A representative from the domestic violence charity said: “A lot of feedback from the women is really positive. They’re happy and they appreciate the space, the meals, the input, the support, the children can run around. The freedom aspect is really important for us because that’s exactly what they didn’t have.”
“Reboot is, saying at its simplest form, how do we go from a closed network to reopen accommodation and activities, and having an impact again, in the safest possible way in the new climate,” said Associate Director of User Experience Jon Smith.

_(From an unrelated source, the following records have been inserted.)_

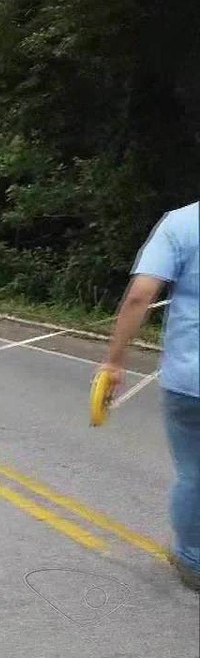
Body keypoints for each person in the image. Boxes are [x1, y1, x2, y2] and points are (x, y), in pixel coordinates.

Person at [99, 200, 199, 591]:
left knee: (194, 474)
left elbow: (141, 295)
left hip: (189, 381)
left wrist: (113, 362)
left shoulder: (182, 222)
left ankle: (193, 560)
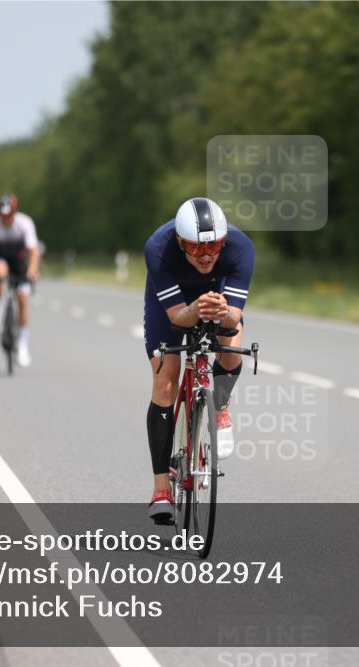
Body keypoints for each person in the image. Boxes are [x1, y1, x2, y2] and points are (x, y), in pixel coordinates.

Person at [143, 197, 254, 523]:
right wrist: (194, 310)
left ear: (224, 240)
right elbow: (178, 318)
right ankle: (161, 489)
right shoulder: (158, 248)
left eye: (214, 246)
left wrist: (223, 313)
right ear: (180, 242)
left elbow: (233, 319)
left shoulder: (240, 248)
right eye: (195, 247)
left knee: (230, 349)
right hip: (174, 303)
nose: (206, 255)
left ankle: (220, 407)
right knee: (166, 379)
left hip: (218, 292)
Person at [0, 194, 40, 367]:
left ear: (14, 212)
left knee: (23, 300)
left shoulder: (25, 223)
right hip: (1, 257)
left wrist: (33, 270)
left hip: (19, 259)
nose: (6, 219)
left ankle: (22, 346)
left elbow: (33, 251)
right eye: (2, 216)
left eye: (9, 215)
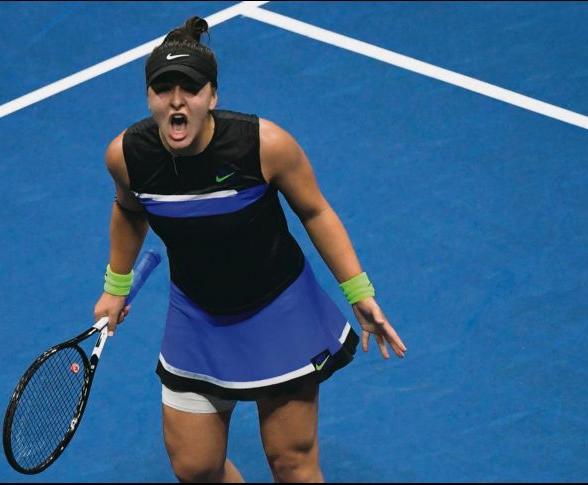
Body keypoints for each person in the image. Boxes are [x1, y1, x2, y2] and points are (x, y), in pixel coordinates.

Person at [93, 16, 407, 483]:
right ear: (149, 97)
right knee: (195, 467)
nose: (177, 101)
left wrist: (359, 293)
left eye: (190, 89)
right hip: (196, 317)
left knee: (292, 463)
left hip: (279, 313)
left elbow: (316, 212)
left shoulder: (264, 146)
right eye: (163, 89)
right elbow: (129, 211)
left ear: (212, 97)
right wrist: (115, 287)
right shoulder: (128, 157)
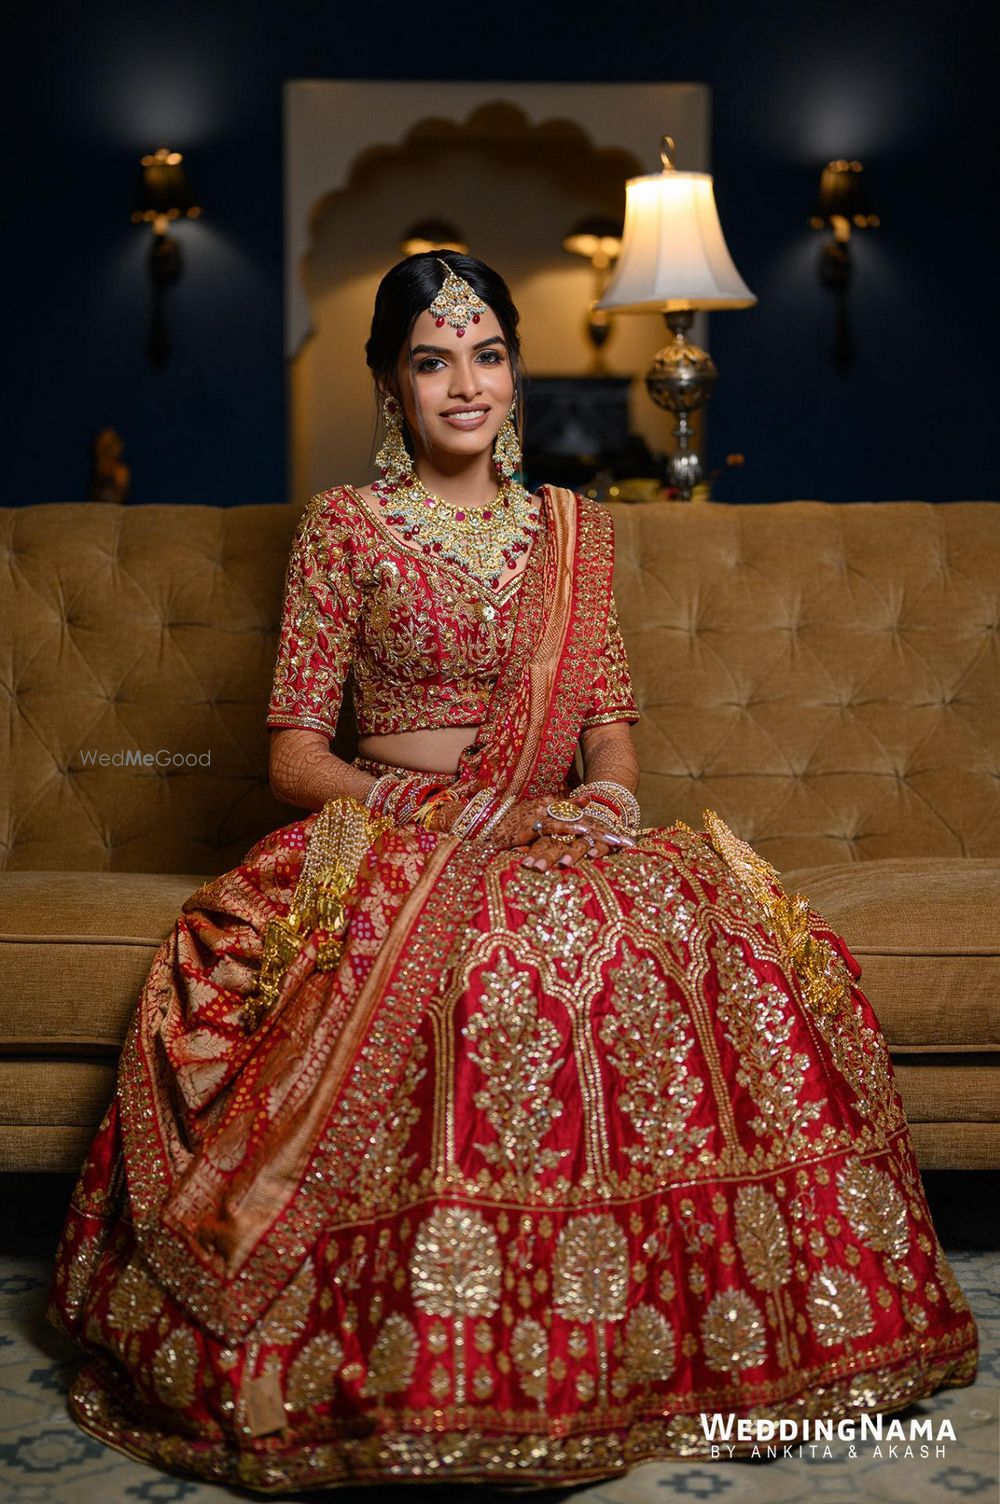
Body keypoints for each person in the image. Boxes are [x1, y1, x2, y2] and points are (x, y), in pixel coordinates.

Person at [47, 252, 977, 1494]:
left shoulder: (571, 531)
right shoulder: (344, 527)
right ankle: (456, 1347)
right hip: (393, 825)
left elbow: (608, 717)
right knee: (491, 955)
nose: (464, 384)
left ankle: (667, 1343)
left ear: (513, 372)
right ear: (390, 384)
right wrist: (432, 804)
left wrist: (604, 796)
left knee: (698, 935)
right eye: (432, 361)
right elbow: (291, 757)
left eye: (486, 355)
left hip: (553, 825)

A framework for decision-making was developed along with a matrix of YHA accommodation options that we could safely open given various criteria that the Government might impose.
The Government indicated the hospitality sector was expected to reopen from 4th July. As a charity with a duty of care to our supporters, beneficiaries, staff and partners, the situation compelled YHA to progress with caution and careful consideration — guarding against financial and reputational loss.
On 17th July, we began a phased reopening of selected properties. To meet the requirement for social distancing, we were unable to open dorm rooms or social spaces such as self-catering kitchens — unique and fundamental features of the hostelling experience.
The COVID-19 flexibility guarantee was introduced to give bookers confidence that they wouldn’t be left out of pocket if Government restrictions related to COVID-19 prevented them from travelling or our accommodation became unavailable for any reason.
The Renew programme began in November 2020 and will run through 2021 and beyond. It is a programme of activity to enable YHA to recover from the pandemic in the best possible shape to deliver its mission and strategy in the years to come — the aim, to ensure YHA’s future prosperity.
The solid financial footing upon which YHA entered the pandemic meant YHA was shielded from having to offload capital assets at short notice. Through borrowing and rigorous financial management, YHA avoided the need for a fire sale.
YHA began 2020 on the back of another record-breaking year for impact and income. Following 10 years of investment in our hostel network, in 2019/20 we had our busiest 12 months. We passed the million-guest mark, as more people discovered our unique offer and quality, affordable accommodation.
YHA ended the financial year with a £40m drop in income. Through immediate and decisive action, we have done all we can to safeguard the charity for the future. This has included pausing capital investment, making cost savings where we can, applying for all available funding and grants, and broadening our income streams. Overall, this helped us save some £28m.
I think there is huge strength, huge resilience in YHA as an organisation and in just about everybody I meet in YHA. We will get through and we will find a new future, and we will take the crisis as an opportunity to reshape the organisation in a way that when we emerge will mean that we’re in better shape.